Among the precious manuscripts held by the Biblioteca Palatina of Parma there is a Tetraevangelio (The Four Gospels) with a very interesting Maltese connection. This liturgical text complete with the Canon Tables of Eusebius (a concordance of the four gospels), Menologion and Synaxarion (liturgical calendar of saints’ feasts), consists of 286 sheets of fine parchment, beautifully written in Perlschrift and fully illuminated.
The Tetraevangelio (The Four Gospels) has a very interesting Maltese connection- Stanley Fiorini
It is datable to c. 1100 and can be shown to have been produced in the Imperial scriptorium of Constantinople. Early in the 12th century, it was donated by the Chartophylax (archivist) of Hagia Sophia, the Deacon Michael Autoreianos, to some unidentified monastery, whence it came to these islands at about the same time.
From here it found its way to the Basilian monastery of San Salvatore de Lingua Phari in Messina by the mid-15th century before its acquisition by the Palatina of Parma in the early 19th century.

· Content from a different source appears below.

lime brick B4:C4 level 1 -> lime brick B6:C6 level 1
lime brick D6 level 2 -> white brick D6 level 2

This history of the manuscript has been reconstructed from information written on the nearly-blank verso of fol. 285 by Paolo Eleuteri and other scholars who have studied the codex in depth under several aspects.
Michael Autoreianos, a very prominent Byzantine personality and future Patriarch of Constantinople, Michael IV (1208-1212), was Chartophylax of Hagia Sophia between 1199 and 1206. His donation during this period is recorded.

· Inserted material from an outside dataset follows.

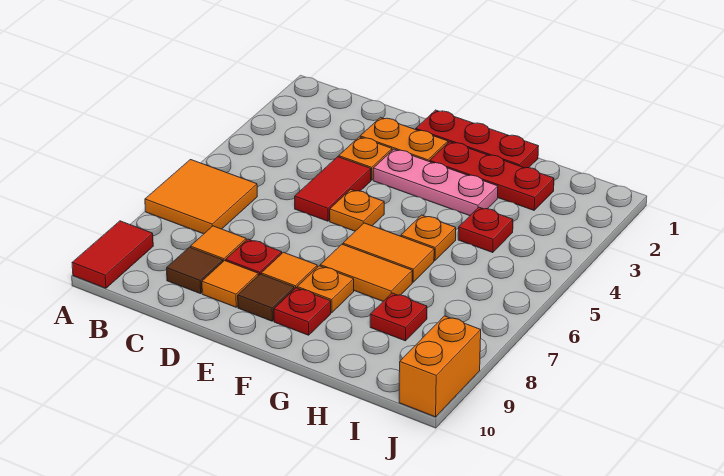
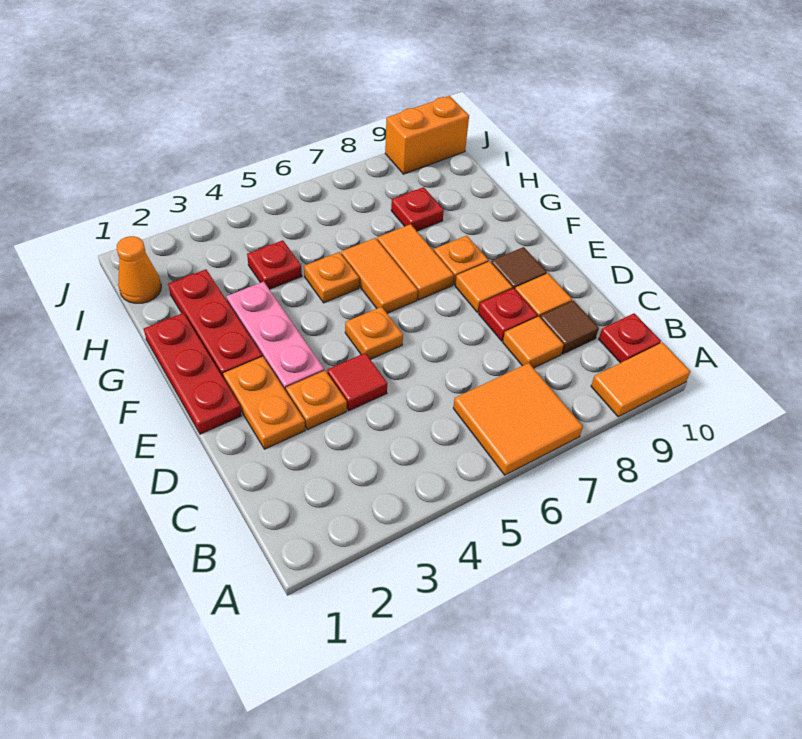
red tile A9:A10 level 1 -> orange tile A9:A10 level 1
red tile D4:D5 level 1 -> red tile D4 level 1
red plate F9 level 1 -> red plate B10 level 1
none -> orange cone I1 level 1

The Messinese connection transpires both from the monastery’s extant inventories as well as from the manuscript itself where there is recorded the name of a Frate Athanasio and of the Sicilian notary’s name – Antonio de Carissimo – active between 1457 and 1470, who was probably responsible for the drawing up of some deed of donation whereby the monastery acquired the codex.

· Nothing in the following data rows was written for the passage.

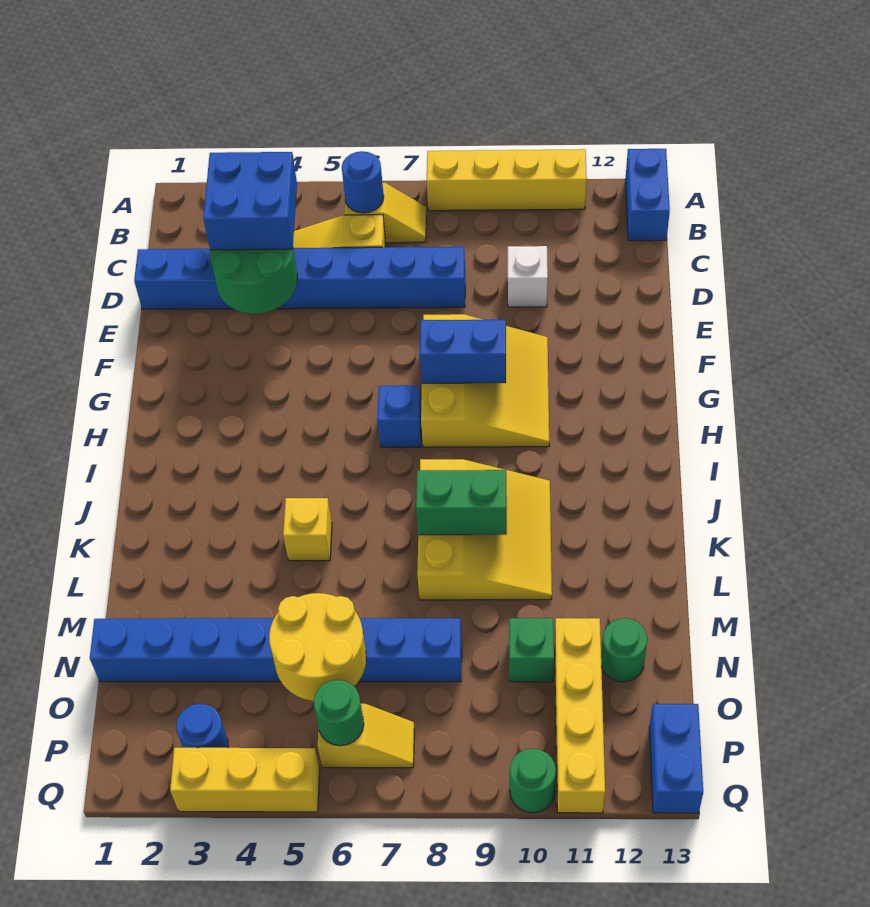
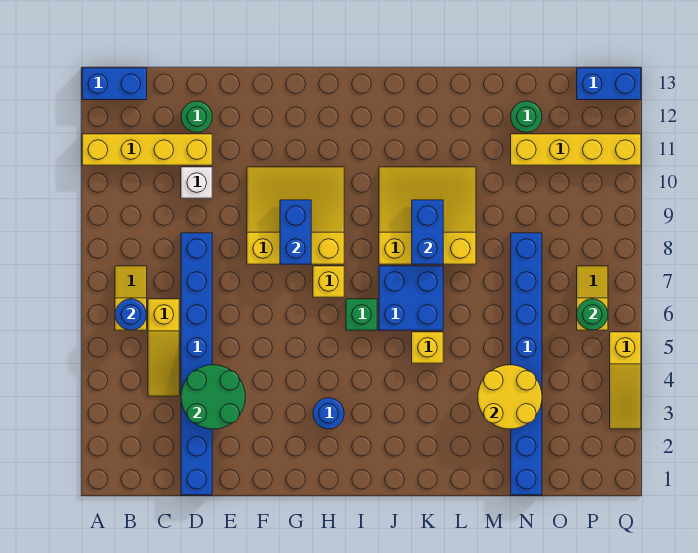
yellow brick A8:A11 level 1 -> yellow brick A11:D11 level 1
blue brick C3:D4 level 3 -> blue brick J6:K7 level 1
blue brick H7 level 1 -> yellow brick H7 level 1
green brick K8:K9 level 2 -> blue brick K8:K9 level 2
yellow round brick N5:O6 level 2 -> yellow round brick M3:N4 level 2
green brick N10 level 1 -> green brick I6 level 1
blue round brick P3 level 1 -> blue round brick H3 level 1
yellow brick Q3:Q5 level 1 -> yellow slope Q3:Q5 level 1 top 5
green round brick Q10 level 1 -> green round brick D12 level 1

That the codex’s tortuous itinerary –Constantinople, monastery, Messina, Parma – actually intersected Malta is, likewise deducible from the same f. 285 where, immediately below the last entry for August 31 of the Menologion, two interesting obituaries are inserted in a semi-literate hand. They read:
(column A) In memory of Mil[as], the wife of Nicolaos, priest and Papas of Malta, who passed away in blessedness on the 21st day of the month of November of the year 6738 of the IIIrd indiction [=1229], in the fifth hour;
(column B) In memory of Nicolaos, priest and Protopapas of Malta, who passed away in blessedness on the fourth day of the month of December of the year 6739 of the IVth indiction [=1230], in the first hour.
One concludes that Malta had a GreekProtopapas called Nicolaos, with ties to the Byzantine Church. He died on December 4, 1230, was married, and his wife Milas had died a year before he did.
The implication for Malta’s ecclesiastical history of this entirely new information is highly significant. The title Protopapas implies the existence of a Greek parochial structure with various diocesan priests, under the Protopapas, taking care of the Greek Christian community.
The fact that Nicolaos was married (as allowed by the Greek Church) shows that he was no celibate Basilian monk. The fact that he died in 1230 places him at the head of the Maltese Christian community (which was still a minority of the population) decades before the first ever mention of a Latin cleric in these islands (apart from the bishop, that is); the Latin cleric – Canon Joannes Zafarana, mentioned first in 1244 – was definitely Sicilian and, as will be shown in a forthcoming publication, had only tenuous links with Malta, living as he did in Palermo.
This information corroborates fully the thesis propounded in my recent joint-publication (with Mgr Joseph Busuttil and Professor Horace C.R. Vella) Tristia ex Melitogaudo, where it is shown that the Maltese Church continued to be Greek, as it had been since before the Arab conquest, and was only gradually taken over by the Latin Church in a process that spread itself over a good couple of centuries.
Another important marker in this process are the names of four witnesses authenticating, c. 1300, the copy of the poem Tristia: two Greeks, the deacon Philippos Gautes (that is, the Gozitan) and Notary Bartholomaios Falcón, son of the priest Joannes, and the two Latin priests, Odo and Jacobus.
This is highly suggestive of how, at the end of the 13th century, the Greek Church was still vigorous but already being superseded by the Latin. By the end of the following century, in exactly the same way as was happening in Sicily at the time, the Greek Church had petered out. The Tetraevangelio was then no longer needed here and it found refuge in one of the last bastions of the Byzantine Church in Sicily.